De regelaar is in warmtevraag, de kraan gaat niet open of de regelaar vraagt het sluiten van de kraan en deze
sluit niet
+ Controleer de aansluitingen van de servomotor
+ Een schakeltest uitvoeren door de keuzeschakelaar in ON- en OFF-stand te plaatsen
+ De servomotor uitschakelen en met de volt- of ohmmeter controleren of de contacten R-B en R-W correct
reageren
+ Controleer de servomotor door de 230 V-netvoeding achtereenvolgens op de klemmen 1-3 en 2-3 toe te
passen.

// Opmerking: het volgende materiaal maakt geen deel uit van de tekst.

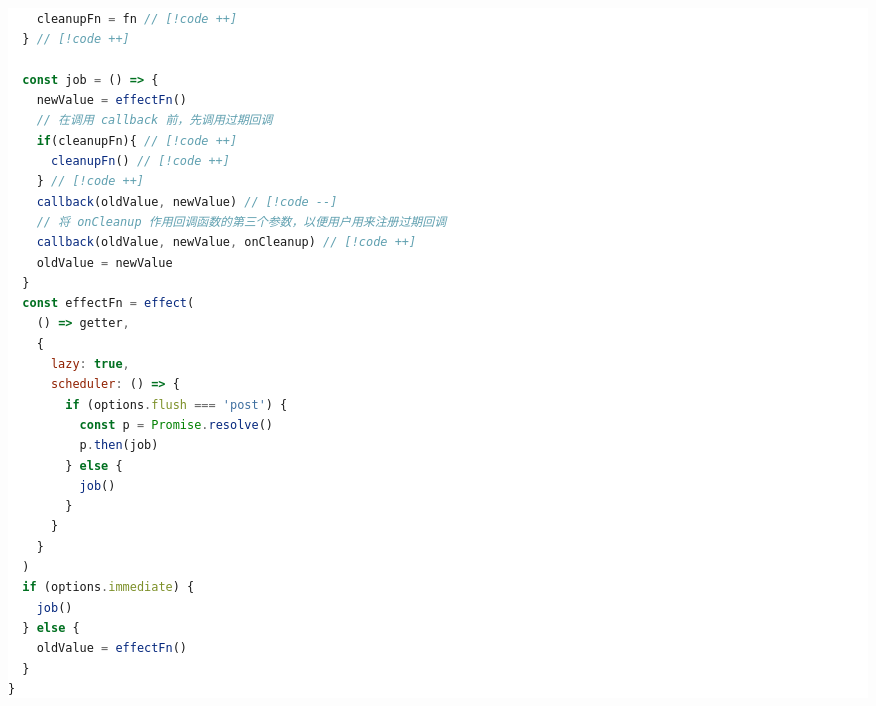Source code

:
 ```javascript
    cleanupFn = fn // [!code ++]
  } // [!code ++]

  const job = () => {
    newValue = effectFn()
    // 在调用 callback 前，先调用过期回调
    if(cleanupFn){ // [!code ++]
      cleanupFn() // [!code ++]
    } // [!code ++]
    callback(oldValue, newValue) // [!code --]
    // 将 onCleanup 作用回调函数的第三个参数，以便用户用来注册过期回调
    callback(oldValue, newValue, onCleanup) // [!code ++]
    oldValue = newValue
  }
  const effectFn = effect(
    () => getter,
    {
      lazy: true,
      scheduler: () => {
        if (options.flush === 'post') {
          const p = Promise.resolve()
          p.then(job)
        } else {
          job()
        }
      }
    }
  )
  if (options.immediate) {
    job()
  } else {
    oldValue = effectFn()
  }
}
```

Hij moet eerst in de ene, dan in de andere richting draaien zonder haperen, noch abnormaal
trillen, noch vreemd geluid.
+ Controleer de toestand van de eindloop-microswitches van de servomotor.
+ Als de circulatiepomp via een microswitch gestuurd wordt, er de toestand van controleren alsook zijn
inschakeling wanneer de kraan volledig gesloten is.